A questão fundamental antes, durante e depois deste texto é uma só: ROCK AND ROLL É COISA SÉRIA. Há cerca de dois anos, me deparei com um link de internet para o resumo do que foi um dos encontros mais primorosos da música contemporânea e que entrou para os anais das entrevistas no mundo do rock. Em 1975, um dos maiores nomes da literatura beat e da chamada contracultura dos anos 50/60, William Burroughs, entrevistou Jimmy Page, para a Crawdaddy Magazine, revista até então totalmente desconhecida por mim. Até hoje, nunca peguei em um único exemplar físico, mas em algumas andanças online verifiquei tratar-se de uma revista especializada em jornalismo musical, criada em meados dos anos 60 e que se destacou pela abordagem frontal do fenômeno musical “rock and roll” - na verdade, parece que o próprio periódico se autodefinia como sendo “a primeira revista que levou o rock a sério”. Ao devorar o conteúdo dessa entrevista, mergulhei em insights profundos, despertados pelas associações de ideias que aconteceram naquela conversa. Na verdade, vários assuntos ali tratados alimentaram outros tantos insights que eu já havia tido, mas que ainda estavam crus, pedras brutas, sem elaboração. A entrevista se deu depois de Burroughs assistir a um show do Zeppelin, e as duas figuras trataram de falar de magia, de Aleister Crowley, de experiências hipnóticas com infra-sons e mantras, das experiências de indução ao transe na música sufi marroquina, dentre outras iguarias. Mas, do material compilado ali, o que me reacendeu uma ideia antiga, para mim nevrálgica, foram os questionamentos de Burroughs a respeito das possibilidades mágicas e psicológicas da música em geral, e do rock em particular. Esse escritor, que ajudou a revirar o baú escuro da alma humana pós-guerras mundiais, aponta para outra dimensão quando pergunta:

“Music, like all the arts, is magical and ceremonial in origin. Can rock music return to these ceremonial roots and take its fans with it?” (Numa tradução livre: “A música, assim como todas as artes, é mágica e cerimonial em suas origens. Pode o rock retornar a essas raízes cerimoniais, conduzindo consigo os seus fãs?”).

E mais ainda quando, ao tratar da aridez e estreiteza do pensamento ocidental contemporâneo, aponta a estreiteza de visão e de escolhas em que nos enclausuramos, a partir da cultura cristã e após o seu declínio,

“(...)when all magic became black magic; that scientists took over from the Church, and Western man has been stifled in a non-magical universe known as “the way things are.” Rock music can be seen as one attempt to break out of this dead soulless universe and reassert the universe of magic.” (...quando toda a magia foi tratada como magia negra; os cientistas substituíram as igrejas, e o homem ocidental foi enclausurado em um universo não-mágico, conhecido como “a maneira como as coisas são”. O rock pode ser visto como uma tentativa de rompimento com esse universo morto e sem alma, e recondução ao universo da magia).

[Registros de dados]

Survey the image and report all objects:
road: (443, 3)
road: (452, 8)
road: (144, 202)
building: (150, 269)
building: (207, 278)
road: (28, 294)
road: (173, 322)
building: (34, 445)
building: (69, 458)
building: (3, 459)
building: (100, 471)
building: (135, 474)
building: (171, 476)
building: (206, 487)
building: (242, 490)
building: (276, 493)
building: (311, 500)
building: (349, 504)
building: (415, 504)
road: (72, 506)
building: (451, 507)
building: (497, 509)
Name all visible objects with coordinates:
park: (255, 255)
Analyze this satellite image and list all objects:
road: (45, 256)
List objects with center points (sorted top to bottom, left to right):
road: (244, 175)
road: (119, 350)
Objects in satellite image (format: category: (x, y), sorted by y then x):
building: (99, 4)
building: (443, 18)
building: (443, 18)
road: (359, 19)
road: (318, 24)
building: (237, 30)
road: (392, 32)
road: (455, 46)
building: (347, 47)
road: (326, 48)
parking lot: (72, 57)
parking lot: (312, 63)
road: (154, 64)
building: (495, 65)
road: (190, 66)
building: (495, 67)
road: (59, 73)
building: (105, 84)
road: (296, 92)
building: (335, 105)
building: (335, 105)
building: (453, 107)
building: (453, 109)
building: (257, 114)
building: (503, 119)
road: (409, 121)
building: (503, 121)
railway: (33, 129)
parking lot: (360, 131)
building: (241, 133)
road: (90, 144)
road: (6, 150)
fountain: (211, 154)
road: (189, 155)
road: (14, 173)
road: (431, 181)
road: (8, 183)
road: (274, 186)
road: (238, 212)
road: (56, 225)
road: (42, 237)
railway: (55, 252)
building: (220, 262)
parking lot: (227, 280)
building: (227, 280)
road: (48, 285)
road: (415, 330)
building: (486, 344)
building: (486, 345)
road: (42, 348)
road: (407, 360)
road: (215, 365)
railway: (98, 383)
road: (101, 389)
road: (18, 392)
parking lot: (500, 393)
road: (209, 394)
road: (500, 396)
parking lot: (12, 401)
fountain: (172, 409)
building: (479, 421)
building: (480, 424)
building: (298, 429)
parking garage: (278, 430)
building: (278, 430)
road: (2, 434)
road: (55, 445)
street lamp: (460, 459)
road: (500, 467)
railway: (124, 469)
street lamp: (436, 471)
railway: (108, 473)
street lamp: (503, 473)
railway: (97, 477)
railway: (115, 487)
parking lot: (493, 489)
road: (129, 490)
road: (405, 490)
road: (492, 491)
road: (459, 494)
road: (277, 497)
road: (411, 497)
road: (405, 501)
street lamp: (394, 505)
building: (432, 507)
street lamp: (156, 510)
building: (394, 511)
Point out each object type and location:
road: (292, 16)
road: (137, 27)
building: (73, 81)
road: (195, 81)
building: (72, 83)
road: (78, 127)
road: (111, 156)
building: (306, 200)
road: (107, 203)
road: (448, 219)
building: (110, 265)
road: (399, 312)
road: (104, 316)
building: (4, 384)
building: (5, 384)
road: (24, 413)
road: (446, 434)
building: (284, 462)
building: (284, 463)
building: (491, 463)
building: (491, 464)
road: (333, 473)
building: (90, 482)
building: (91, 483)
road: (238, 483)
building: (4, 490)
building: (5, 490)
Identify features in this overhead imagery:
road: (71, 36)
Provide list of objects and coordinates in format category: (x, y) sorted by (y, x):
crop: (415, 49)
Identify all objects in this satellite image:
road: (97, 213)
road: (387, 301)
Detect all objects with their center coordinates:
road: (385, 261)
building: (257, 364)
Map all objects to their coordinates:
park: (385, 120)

TAREFAS A REALIZAR >>
**A)** Responda às perguntas abaixo com base no texto sobre a entrevista de Burroughs com Jimmy Page.
(i) Em que ano William Burroughs entrevistou Jimmy Page?
(ii) Segundo o texto, como a Crawdaddy Magazine se autodefinia?
(iii) A que Burroughs assistiu antes da entrevista?
**B)** Traduza para o inglês esta frase do texto sobre a entrevista de Burroughs com Jimmy Page: "A entrevista se deu depois de Burroughs assistir a um show do Zeppelin, e as duas figuras trataram de falar de magia, de Aleister Crowley, de experiências hipnóticas com infra-sons e mantras, das experiências de indução ao transe na música sufi marroquina, dentre outras iguarias."

RESPOSTAS DADAS >>
**A)**
(i) Em 1975.
(ii) Como "a primeira revista que levou o rock a sério".
(iii) A um show do Zeppelin.

**B)** The interview took place after Burroughs attended a Zeppelin show, and the two figures went on to talk about magic, Aleister Crowley, hypnotic experiments with infrasound and mantras, and experiences of trance induction in Moroccan Sufi music, among other delicacies.